Jakarta – Ketokohan dua tokoh nasional, Dr. H. M. Busyro Muqoddas, S.H., M.Hum dan Prof. Dr. Komaruddin Hidayat, dipertaruhkan setelah keduanya ditetapkan sebagai Anggota Dewan Pers periode 2025–2028 melalui mekanisme yang dinilai cacat hukum. Hal ini disampaikan Ketua Umum DPP Serikat Pers Republik Indonesia (SPRI), Hence Grontson Mandagi, dalam keterangan tertulisnya di Jakarta, Selasa (13/5/2025).
Mandagi menegaskan bahwa proses pemilihan Anggota Dewan Pers yang tidak sesuai dengan Undang-Undang Nomor 40 Tahun 1999 tentang Pers telah mencederai semangat kemerdekaan pers dan merugikan mayoritas insan pers di Indonesia.
“Saya sangat menghormati kapasitas dan integritas kedua tokoh ini. Mereka adalah panutan nasional yang telah teruji di berbagai bidang. Namun ketika mereka masuk dalam proses yang cacat hukum, maka ketokohan mereka ikut dipertaruhkan,” tegas Mandagi.
Busyro Muqoddas dikenal luas sebagai mantan Ketua KPK periode 2010–2011, sementara Komaruddin Hidayat adalah mantan Rektor UIN Syarif Hidayatullah Jakarta dua periode (2006–2015). Keduanya disebut Mandagi sebagai figur berintegritas tinggi yang seharusnya meninjau ulang keterlibatannya dalam keanggotaan Dewan Pers saat ini.
“Presiden memang telah menerbitkan SK penetapan anggota Dewan Pers. Tapi demi menjaga marwah dan keteladanan, sebaiknya Pak Busyro dan Pak Komaruddin mundur atau mendorong perbaikan sistem pemilihan yang sesuai dengan amanat UU Pers,” ujarnya.
Menurut Mandagi, Dewan Pers saat ini telah berubah menjadi alat oligarki segelintir elit yang justru memarjinalkan organisasi-organisasi pers independen. Ia menyoroti praktik-praktik yang melegalkan kerja sama media dengan pemerintah tanpa mekanisme tender, serta monopoli belanja iklan oleh konglomerasi media nasional.
“Media lokal terpinggirkan, dipaksa mengemis ke pemerintah, sementara media besar menikmati kue iklan triliunan rupiah. Dewan Pers justru menjadi legalisasi pelacuran pers,” tegasnya.

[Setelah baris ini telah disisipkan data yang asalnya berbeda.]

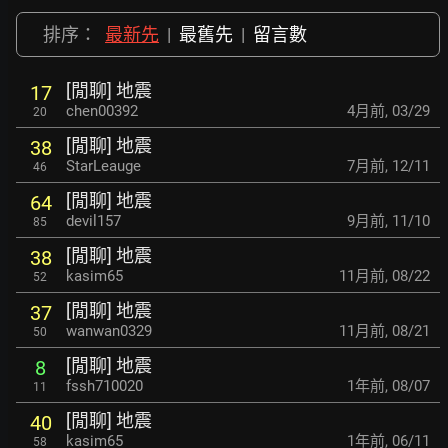
排序：
最新先
|
最舊先
|
留言數
[閒聊] 地震
17
chen00392
4月前
,
03/29
20
[閒聊] 地震
38
StarLeauge
7月前
,
12/11
46
[閒聊] 地震
64
devil157
9月前
,
11/10
85
[閒聊] 地震
38
kasim65
11月前
,
08/22
52
[閒聊] 地震
37
wanwan0329
11月前
,
08/21
50
[閒聊] 地震
8
fssh710020
1年前
,
08/07
11
[閒聊] 地震
40
kasim65
1年前
,
06/11
58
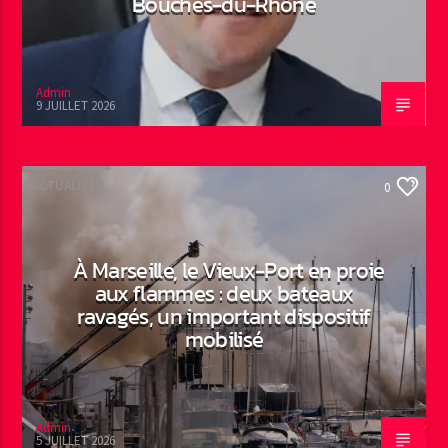
Bouches-du-Rhône
Admin
9 JUILLET 2026
ACTUALITÉS
0
À Marseille, le Vieux-Port en proie
aux flammes : deux bateaux
ravagés, un important dispositif
mobilisé
Admin
5 JUILLET 2026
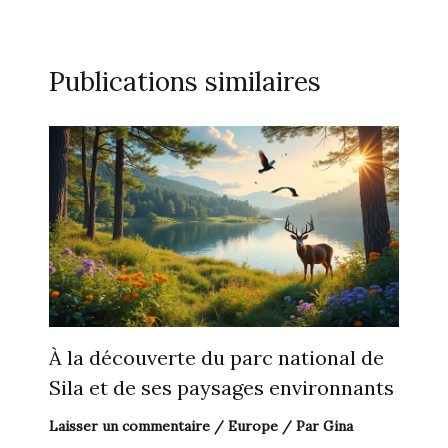
Publications similaires
À la découverte du parc national de
Sila et de ses paysages environnants
Laisser un commentaire
/
Europe
/ Par
Gina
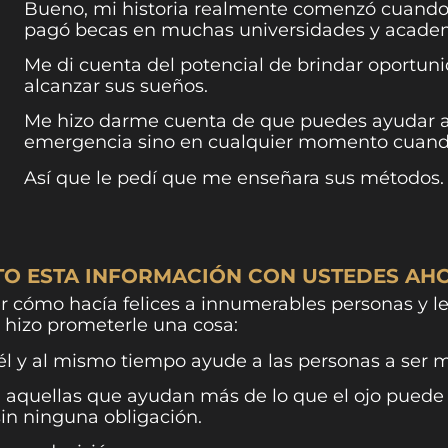
Bueno, mi historia realmente comenzó cuando
pagó becas en muchas universidades y academ
Me di cuenta del potencial de brindar oportuni
alcanzar sus sueños.
Me hizo darme cuenta de que puedes ayudar a 
emergencia sino en cualquier momento cuando 
Así que le pedí que me enseñara sus métodos.
TO ESTA INFORMACIÓN CON USTEDES AH
 cómo hacía felices a innumerables personas y le
hizo prometerle una cosa:
y al mismo tiempo ayude a las personas a ser más
 aquellas que ayudan más de lo que el ojo puede v
sin ninguna obligación.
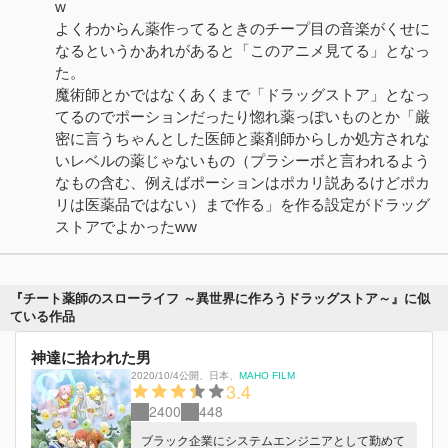
w
よくわからん薬作ってるときのチープ目の音楽がくせに
なるというかあれがあると「このアニメ見てる」となっ
た。
魔術師とかではなくあくまで「ドラッグストア」となっ
てるのでポーションだったり惚れ薬っぽいものとか「厳
密に言うちゃんとした医師と薬剤師からしか処方されな
いレベルの薬じゃないもの（プラシーボと言われるよう
なもの含む、例えばポーションはポカリ説あるけどポカ
リは医薬品ではない）まで作る」を作る設定がドラッグ
ストアでよかったww
『チート薬師のスローライフ ～異世界に作ろうドラッグストア～』に似
ている作品
神達に拾われた男
2020/10/4公開
、
日本
、
MAHO FILM
3.4
2400
448
ブラック企業にシステムエンジニアとして勤めて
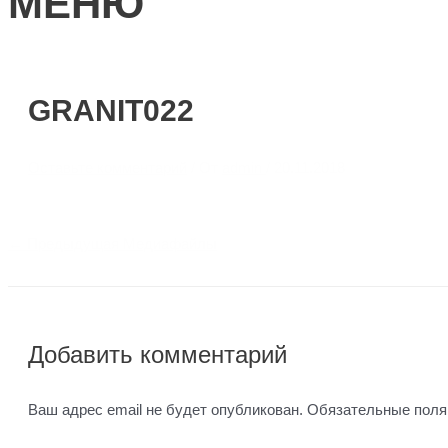
МЕНЮ
GRANIT022
Оставьте комментарий
/ От
admin
/
20.11.2018
←
Предыдущая Медиафайлы
Добавить комментарий
Ваш адрес email не будет опубликован.
Обязательные пол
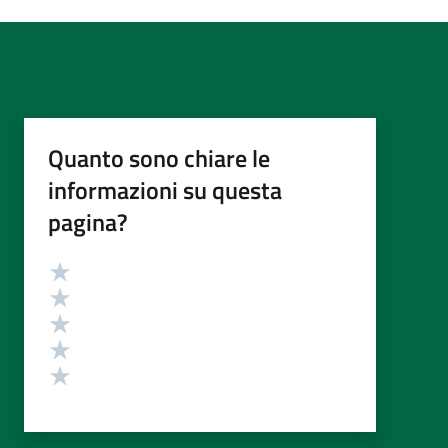
Quanto sono chiare le
informazioni su questa
pagina?
Valutazione
Valuta 5 stelle su 5
Valuta 4 stelle su 5
Valuta 3 stelle su 5
Valuta 2 stelle su 5
Valuta 1 stelle su 5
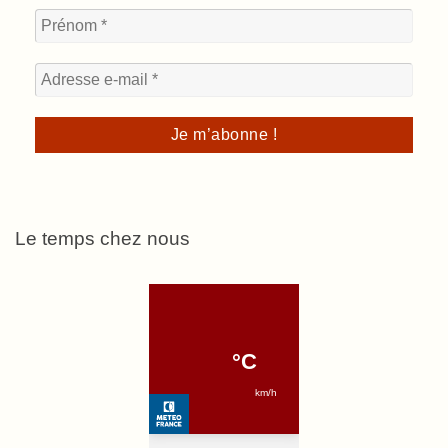
Le temps chez nous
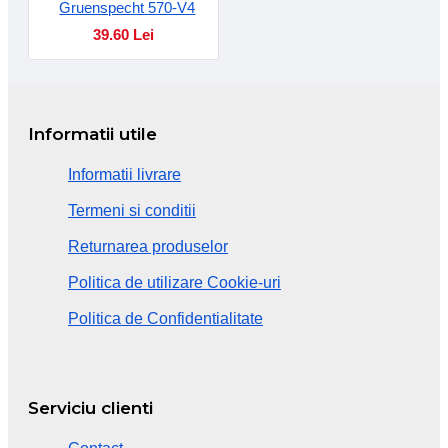
Gruenspecht 570-V4
39.60 Lei
Informatii utile
Informatii livrare
Termeni si conditii
Returnarea produselor
Politica de utilizare Cookie-uri
Politica de Confidentialitate
Serviciu clienti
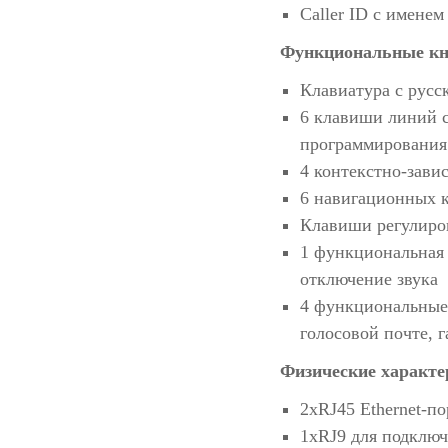
Caller ID с имене
Функциональные к
Клавиатура с русс
6 клавиши линий 
программирования 
4 контекстно-зав
6 навигационных 
Клавиши регулиро
1 функциональная
отключение звука
4 функциональные
голосовой почте, 
Физические характе
2хRJ45 Ethernet-по
1хRJ9 для подключ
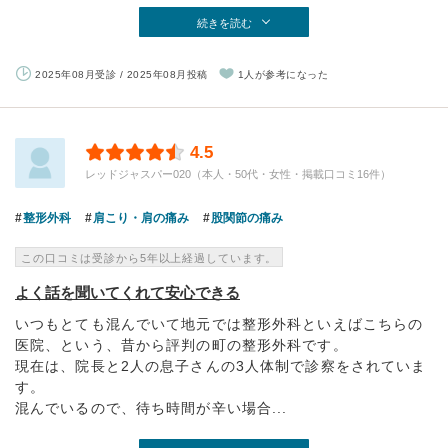
続きを読む
2025年08月受診 / 2025年08月投稿
1人が参考になった
4.5
レッドジャスパー020（本人・50代・女性・掲載口コミ16件）
整形外科
肩こり・肩の痛み
股関節の痛み
この口コミは受診から5年以上経過しています。
よく話を聞いてくれて安心できる
いつもとても混んでいて地元では整形外科といえばこちらの
医院、という、昔から評判の町の整形外科です。
現在は、院長と2人の息子さんの3人体制で診察をされていま
す。
混んでいるので、待ち時間が辛い場合...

SPRI, tambah Mandagi, telah menyurati Presiden Prabowo Subianto untuk menunda pengesahan hasil pemilihan anggota Dewan Pers 2025–2028. SPRI menilai bahwa proses pemilihan telah menyimpang dari Pasal 15 Ayat 3 UU Pers yang menyatakan pemilihan anggota Dewan Pers merupakan hak organisasi wartawan dan organisasi perusahaan pers.
“Badan Pekerja Pemilihan dibentuk sepihak. Mekanisme penjaringan calon dilakukan terbuka tanpa melibatkan organisasi pers sebagaimana diamanatkan undang-undang. Ini pelanggaran serius,” ujarnya.
Lebih jauh, Mandagi juga menuding bahwa konstituen Dewan Pers saat ini tidak mewakili suara mayoritas insan pers dan justru menjadi alat kepentingan yang menghambat kemerdekaan pers sejati.
“Pak Busyro dan Pak Komaruddin harus menyadari bahwa keterlibatan mereka dalam struktur Dewan Pers hasil mekanisme cacat ini akan mencederai kredibilitas mereka sebagai tokoh reformis,” tutup Mandagi.